今回の記事は、痛み関連の内容です。

 

痛みについて、痛みの有無だけが問題となるのではなく、他にも考えるべきことがあります。

 

例えば、痛みに「敏感」な状態について、考えてみましょう。

 

痛みに「敏感」な状態は様々な原因で起こり、また末梢性や中枢性のように、様々な身体部位で生じます。興味深いことの一つに、睡眠の問題と、痛みに「敏感」な状態との関係も、様々な研究で指摘されています。

 

痛みに「敏感」な状態は、やっかいです。
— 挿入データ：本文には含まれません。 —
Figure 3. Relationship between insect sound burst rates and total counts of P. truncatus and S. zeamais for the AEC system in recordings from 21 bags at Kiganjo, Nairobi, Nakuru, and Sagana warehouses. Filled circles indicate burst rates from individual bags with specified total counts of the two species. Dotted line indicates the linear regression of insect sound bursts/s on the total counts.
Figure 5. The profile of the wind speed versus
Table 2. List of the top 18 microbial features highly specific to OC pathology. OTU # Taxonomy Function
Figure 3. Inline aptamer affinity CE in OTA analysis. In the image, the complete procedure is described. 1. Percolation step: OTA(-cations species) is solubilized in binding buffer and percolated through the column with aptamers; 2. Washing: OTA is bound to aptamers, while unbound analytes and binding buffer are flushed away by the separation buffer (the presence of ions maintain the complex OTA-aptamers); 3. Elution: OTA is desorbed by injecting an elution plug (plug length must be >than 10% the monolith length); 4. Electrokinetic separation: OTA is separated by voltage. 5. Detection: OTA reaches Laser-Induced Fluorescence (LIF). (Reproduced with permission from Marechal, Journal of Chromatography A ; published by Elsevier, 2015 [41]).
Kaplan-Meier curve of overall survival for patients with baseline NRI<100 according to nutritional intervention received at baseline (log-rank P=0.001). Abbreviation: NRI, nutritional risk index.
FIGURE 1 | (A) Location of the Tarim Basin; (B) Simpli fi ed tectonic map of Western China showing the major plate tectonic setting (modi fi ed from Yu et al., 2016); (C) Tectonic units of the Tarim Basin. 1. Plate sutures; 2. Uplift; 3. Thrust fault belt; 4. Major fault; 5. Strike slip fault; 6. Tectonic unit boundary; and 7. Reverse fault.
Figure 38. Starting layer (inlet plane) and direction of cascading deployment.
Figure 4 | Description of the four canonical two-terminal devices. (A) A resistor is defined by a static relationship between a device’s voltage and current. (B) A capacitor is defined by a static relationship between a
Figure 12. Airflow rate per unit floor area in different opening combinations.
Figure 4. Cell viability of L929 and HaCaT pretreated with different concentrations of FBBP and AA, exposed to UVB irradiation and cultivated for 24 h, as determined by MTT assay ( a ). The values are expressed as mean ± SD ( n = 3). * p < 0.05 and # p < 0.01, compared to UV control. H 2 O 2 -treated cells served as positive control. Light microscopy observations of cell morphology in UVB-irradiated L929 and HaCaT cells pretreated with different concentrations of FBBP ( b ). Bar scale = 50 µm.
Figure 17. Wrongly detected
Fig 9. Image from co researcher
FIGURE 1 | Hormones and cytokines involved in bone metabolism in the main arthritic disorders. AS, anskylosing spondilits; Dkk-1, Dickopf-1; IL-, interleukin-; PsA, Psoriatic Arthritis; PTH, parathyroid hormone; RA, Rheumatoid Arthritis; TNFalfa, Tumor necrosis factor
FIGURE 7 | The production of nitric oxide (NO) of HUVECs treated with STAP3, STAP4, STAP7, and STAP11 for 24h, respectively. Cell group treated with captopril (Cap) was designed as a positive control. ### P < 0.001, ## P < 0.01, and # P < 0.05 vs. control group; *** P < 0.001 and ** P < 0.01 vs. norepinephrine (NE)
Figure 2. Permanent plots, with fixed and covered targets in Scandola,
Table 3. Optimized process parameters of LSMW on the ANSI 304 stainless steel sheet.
痛みの発生のしやすさ、痛みの強さの増加、痛みの長期化などに繋がり、痛みと関連する問題が悪化しやすくなります。

 

痛みに「敏感」な状態は、珍しくはありません。例えば、変形性関節症(osteoarthritis)はよく聞く診断名ですが、変形性関節症の痛みと痛覚過敏(hyperalgesia:痛みの反応が強くなっている状態)の関係は様々な研究で指摘されています。他にも、例えばむち打ち損傷と痛覚過敏の関係も、様々な研究で指摘されています。

 

このように、痛みに「敏感」な状態は、医療現場でよく遭遇する状態であることを覚えておくと良いと思います。

 

痛みに「敏感」な状態があれば、痛みに「敏感」な状態へのアプローチを用いると、より効果的な対応を行うことができます。

 

痛みに「敏感」な状態へのアプローチは、非薬物療法(薬を用いないアプローチ)でもあります。こうしたアプローチも知ることで、痛みに苦しんでいる方に、より効果的な対応を行うことができるようになるでしょう。

 

私が開催している講習会では、痛みに「敏感」な状態について、程度の差こそあれ多くの講習会で説明していますが(痛みに関して、重要なテーマなので)、「痛みと神経系:痛みに「敏感」な状態への対応」の講習会は、この問題により焦点を当てています。

 

この講習会では、神経障害性疼痛や痛覚変調性疼痛のような、痛みに「敏感」な状態(疾患では、CRPSや慢性腰痛などをイメージすると分かりやすい)を中心に、侵害受容性疼痛の一部(神経刺激テストに反応するタイプ)も加えて、痛みに「敏感」な状態への非薬物療法等について説明します。

 

痛みを減らすアプローチに興味があるという医療従事者の方でも、痛みに「敏感」な状態へのアプローチについては、あまりよく分からないという方は多いと思います(もし何らかのアプローチを知っていたとしても、それがこのような状態に対しても効果的であるということは知らないという場合も含まれます)。

 

痛みに詳しい医療従事者が増えることで、痛みに苦しむ方に対して、より効果的な対応が行われるようになり、患者さんの悩みが減るようになることを期待しています。